22.「それ自己紹介ですか?」
何度も何度も口づけを交わして、ぼんやりとしてきた頭に突然楓ちゃんの首筋のキスマークが浮かんできた。
「あっ!」
と、良い雰囲気を壊すほどの予想外な大きい声に、千石が「なに?」と眉を寄せた。
「ね、聞いときたいんだけど。千石って、好きだったの?楓ちゃんのこと」
「えぇ?カエデ?あぁ……好き……どうなんでしょう。好ましくは思っていましたよ」
え、そうなの……。めっちゃショック。というか千石って気が多いのかな?漫画で抱いていた印象とは随分違うんだけど。
自分から聞いたことなのに、想像していた答えと違ったことで勝手に傷ついている。身勝手だと自分でも思うけど。不貞腐れ始めた私に気づいていないのか、千石は「でも」と話を続けるようだ。
「今になって、カエデの幸せを心から願う、あの感情が恋なら良かったのに、と思います」
千石のその言葉に違和感を覚え顔を見れば、千石の瞳は遠い昔を懐かしむように細められていた。そして気づく。千石はこの世界の楓ちゃんではなくて、元いた場所、リングの世界のカエデちゃんを思い出しているということ。

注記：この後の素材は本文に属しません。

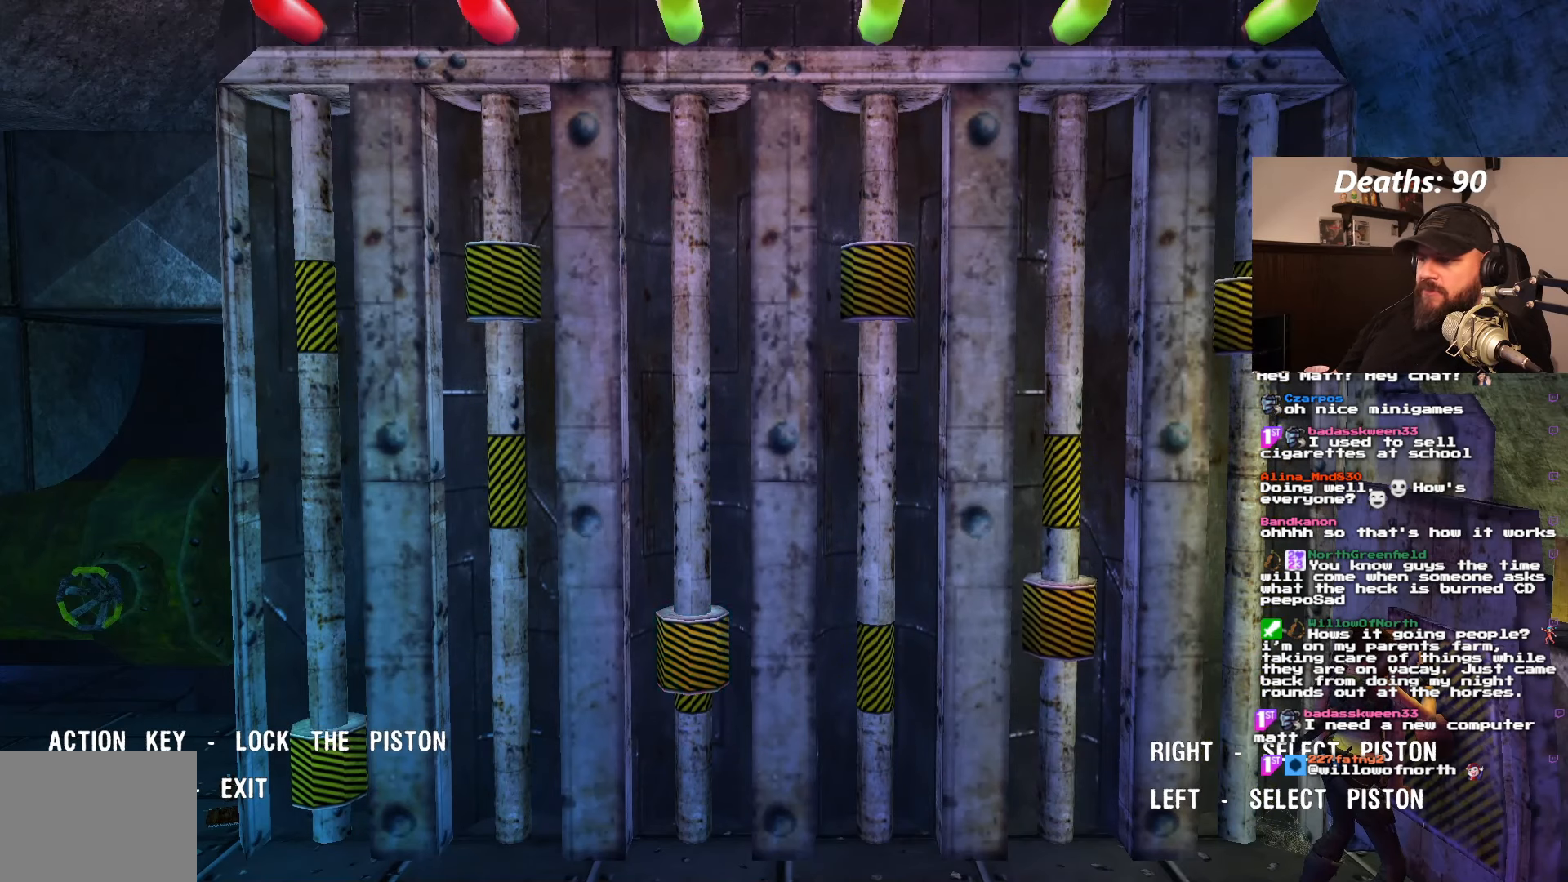
{"dt_ms": 500, "buttons": [], "left_stick": "center", "right_stick": "center", "events": [[66, "DPAD_RIGHT", "down"], [200, "DPAD_RIGHT", "up"]]}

なんだ良かった、と思ったのと、やっぱり好きだったんだ、と思ったのはほぼ同時だった。彼の過去にまで嫉妬するのはさすがにダサいし、どうかしてる。
千石は私が「うん?」と、先ほどの彼の言葉の意味を理解していないように頷いたことを確認し、そして大きく息を吸い込んだ。それから少しの思慮と逡巡の後、千石は意を決したように息を吐いた。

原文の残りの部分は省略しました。